AutoClass is a class that retrieves the architecture of a particular transformation or model using its name or path. We have an AutoClass for Tokenizer and Models
- AutoTokeniter
- TFAutoModelForSequenceClassification (This is just for text classification, there are plenty of options)



In [1]:
from transformers import AutoTokenizer

model_name = "nlptown/bert-base-multilingual-uncased-sentiment"
tokenizer = AutoTokenizer.from_pretrained(model_name)

encoding = tokenizer("Are We are happy?")
# print(encoding)

# testing a mini batch
tf_batch = tokenizer(
    ['gran película', "un asco de pelicula, totalmente aburridora"],
    padding=True,
    truncation=True,
    max_length=100,
    return_tensors="tf",
)

print(tf_batch)

{'input_ids': <tf.Tensor: shape=(2, 12), dtype=int32, numpy=
array([[  101, 11121, 15141,   102,     0,     0,     0,     0,     0,
            0,     0,     0],
       [  101, 10119, 10146, 10805, 10102, 15141,   117, 28743, 16079,
        34923, 21829,   102]], dtype=int32)>, 'token_type_ids': <tf.Tensor: shape=(2, 12), dtype=int32, numpy=
array([[0, 0, 0, 0, 0, 0, 0, 0, 0, 0, 0, 0],
       [0, 0, 0, 0, 0, 0, 0, 0, 0, 0, 0, 0]], dtype=int32)>, 'attention_mask': <tf.Tensor: shape=(2, 12), dtype=int32, numpy=
array([[1, 1, 1, 1, 0, 0, 0, 0, 0, 0, 0, 0],
       [1, 1, 1, 1, 1, 1, 1, 1, 1, 1, 1, 1]], dtype=int32)>}


In [2]:
from transformers import TFAutoModelForSequenceClassification

model_name = "nlptown/bert-base-multilingual-uncased-sentiment"
tf_model = TFAutoModelForSequenceClassification.from_pretrained(model_name)

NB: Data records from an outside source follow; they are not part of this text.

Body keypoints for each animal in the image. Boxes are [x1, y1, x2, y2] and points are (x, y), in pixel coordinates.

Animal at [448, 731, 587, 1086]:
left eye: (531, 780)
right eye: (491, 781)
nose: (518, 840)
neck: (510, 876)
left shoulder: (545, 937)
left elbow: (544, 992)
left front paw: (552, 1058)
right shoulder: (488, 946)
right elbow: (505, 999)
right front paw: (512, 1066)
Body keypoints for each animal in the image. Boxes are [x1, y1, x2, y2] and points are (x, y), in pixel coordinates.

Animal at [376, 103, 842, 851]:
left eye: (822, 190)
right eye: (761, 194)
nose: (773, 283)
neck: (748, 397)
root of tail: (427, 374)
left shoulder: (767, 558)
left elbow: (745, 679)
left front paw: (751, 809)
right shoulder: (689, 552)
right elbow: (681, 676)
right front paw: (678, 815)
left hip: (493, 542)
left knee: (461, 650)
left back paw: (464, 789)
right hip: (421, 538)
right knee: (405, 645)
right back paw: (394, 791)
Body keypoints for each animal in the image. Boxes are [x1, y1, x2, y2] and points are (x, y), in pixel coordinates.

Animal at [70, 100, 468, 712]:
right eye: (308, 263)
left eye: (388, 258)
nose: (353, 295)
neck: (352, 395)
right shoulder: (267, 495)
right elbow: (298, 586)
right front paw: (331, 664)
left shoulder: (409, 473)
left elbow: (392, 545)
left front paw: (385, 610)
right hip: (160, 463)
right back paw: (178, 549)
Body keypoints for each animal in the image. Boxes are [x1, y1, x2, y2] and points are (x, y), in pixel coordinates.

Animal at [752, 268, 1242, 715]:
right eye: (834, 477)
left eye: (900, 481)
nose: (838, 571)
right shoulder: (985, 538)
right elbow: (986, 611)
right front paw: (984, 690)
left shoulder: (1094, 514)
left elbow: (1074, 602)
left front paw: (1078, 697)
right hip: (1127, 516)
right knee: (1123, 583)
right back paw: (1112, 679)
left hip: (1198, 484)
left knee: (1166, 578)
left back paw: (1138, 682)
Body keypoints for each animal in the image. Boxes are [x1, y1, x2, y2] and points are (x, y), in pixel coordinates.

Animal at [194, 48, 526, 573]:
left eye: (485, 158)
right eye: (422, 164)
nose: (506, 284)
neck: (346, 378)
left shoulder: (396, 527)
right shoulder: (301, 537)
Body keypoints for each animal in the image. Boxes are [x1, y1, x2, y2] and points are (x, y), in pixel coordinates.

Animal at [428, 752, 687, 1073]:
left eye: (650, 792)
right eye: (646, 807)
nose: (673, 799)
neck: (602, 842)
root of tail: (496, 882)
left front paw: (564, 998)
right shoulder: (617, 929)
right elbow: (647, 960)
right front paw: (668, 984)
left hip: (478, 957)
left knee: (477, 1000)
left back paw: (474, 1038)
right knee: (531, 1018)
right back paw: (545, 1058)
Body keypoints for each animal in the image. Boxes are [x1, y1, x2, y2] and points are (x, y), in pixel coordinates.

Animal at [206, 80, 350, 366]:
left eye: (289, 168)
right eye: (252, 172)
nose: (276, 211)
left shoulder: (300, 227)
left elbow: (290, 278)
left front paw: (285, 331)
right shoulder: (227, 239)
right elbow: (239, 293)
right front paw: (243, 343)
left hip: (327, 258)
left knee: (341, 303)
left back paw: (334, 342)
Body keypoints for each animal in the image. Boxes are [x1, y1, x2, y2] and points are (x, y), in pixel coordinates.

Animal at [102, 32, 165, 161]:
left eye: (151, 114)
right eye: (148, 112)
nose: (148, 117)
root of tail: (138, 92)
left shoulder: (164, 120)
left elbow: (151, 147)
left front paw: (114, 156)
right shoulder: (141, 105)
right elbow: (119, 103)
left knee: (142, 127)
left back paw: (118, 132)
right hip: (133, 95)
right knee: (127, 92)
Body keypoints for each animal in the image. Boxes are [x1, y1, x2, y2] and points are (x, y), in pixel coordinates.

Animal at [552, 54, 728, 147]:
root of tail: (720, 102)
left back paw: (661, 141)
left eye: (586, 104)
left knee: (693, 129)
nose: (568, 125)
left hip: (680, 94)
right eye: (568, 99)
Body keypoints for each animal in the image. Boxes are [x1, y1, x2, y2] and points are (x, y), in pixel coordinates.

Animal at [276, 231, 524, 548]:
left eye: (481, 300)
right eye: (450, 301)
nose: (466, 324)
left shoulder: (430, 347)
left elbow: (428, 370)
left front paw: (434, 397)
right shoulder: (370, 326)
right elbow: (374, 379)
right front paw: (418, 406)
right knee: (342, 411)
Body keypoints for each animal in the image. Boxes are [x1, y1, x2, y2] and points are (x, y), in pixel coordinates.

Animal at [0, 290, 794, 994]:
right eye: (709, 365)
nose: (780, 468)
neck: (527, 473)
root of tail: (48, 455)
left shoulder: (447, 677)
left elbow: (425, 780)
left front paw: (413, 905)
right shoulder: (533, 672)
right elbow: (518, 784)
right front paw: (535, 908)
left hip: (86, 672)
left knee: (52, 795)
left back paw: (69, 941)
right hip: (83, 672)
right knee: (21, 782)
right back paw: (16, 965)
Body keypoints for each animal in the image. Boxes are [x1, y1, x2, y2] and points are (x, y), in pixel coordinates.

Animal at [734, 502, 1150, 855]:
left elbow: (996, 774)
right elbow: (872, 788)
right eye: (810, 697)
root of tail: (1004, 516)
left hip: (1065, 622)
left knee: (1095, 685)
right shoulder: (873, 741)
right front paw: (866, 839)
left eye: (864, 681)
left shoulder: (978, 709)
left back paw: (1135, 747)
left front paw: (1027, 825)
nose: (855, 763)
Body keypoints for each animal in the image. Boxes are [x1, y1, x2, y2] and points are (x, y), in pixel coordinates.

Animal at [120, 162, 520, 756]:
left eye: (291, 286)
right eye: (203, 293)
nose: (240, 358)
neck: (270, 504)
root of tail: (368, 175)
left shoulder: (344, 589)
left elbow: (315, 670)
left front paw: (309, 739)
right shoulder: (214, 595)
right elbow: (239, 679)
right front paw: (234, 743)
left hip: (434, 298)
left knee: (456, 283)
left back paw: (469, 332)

tf_outputs = tf_model(tf_batch)

All model checkpoint layers were used when initializing TFBertForSequenceClassification.

All the layers of TFBertForSequenceClassification were initialized from the model checkpoint at nlptown/bert-base-multilingual-uncased-sentiment.
If your task is similar to the task the model of the checkpoint was trained on, you can already use TFBertForSequenceClassification for predictions without further training.


In [3]:
import tensorflow as tf

tf_predictions = tf.nn.softmax(tf_outputs.logits, axis=-1)
tf_predictions

<tf.Tensor: shape=(2, 5), dtype=float32, numpy=
array([[0.01016899, 0.01044207, 0.04682862, 0.2471818 , 0.6853785 ],
       [0.81535566, 0.16306774, 0.01867863, 0.00183764, 0.00106033]],
      dtype=float32)>

## Save and Load your model

In [4]:
tf_save_directory = "./tf_save_pretrained"
tokenizer.save_pretrained(tf_save_directory)
tf_model.save_pretrained(tf_save_directory)

# Load the saved model
tf_model = TFAutoModelForSequenceClassification.from_pretrained(tf_save_directory)

Some layers from the model checkpoint at ./tf_save_pretrained were not used when initializing TFBertForSequenceClassification: ['dropout_37']
- This IS expected if you are initializing TFBertForSequenceClassification from the checkpoint of a model trained on another task or with another architecture (e.g. initializing a BertForSequenceClassification model from a BertForPreTraining model).
- This IS NOT expected if you are initializing TFBertForSequenceClassification from the checkpoint of a model that you expect to be exactly identical (initializing a BertForSequenceClassification model from a BertForSequenceClassification model).
All the layers of TFBertForSequenceClassification were initialized from the model checkpoint at ./tf_save_pretrained.
If your task is similar to the task the model of the checkpoint was trained on, you can already use TFBertForSequenceClassification for predictions without further training.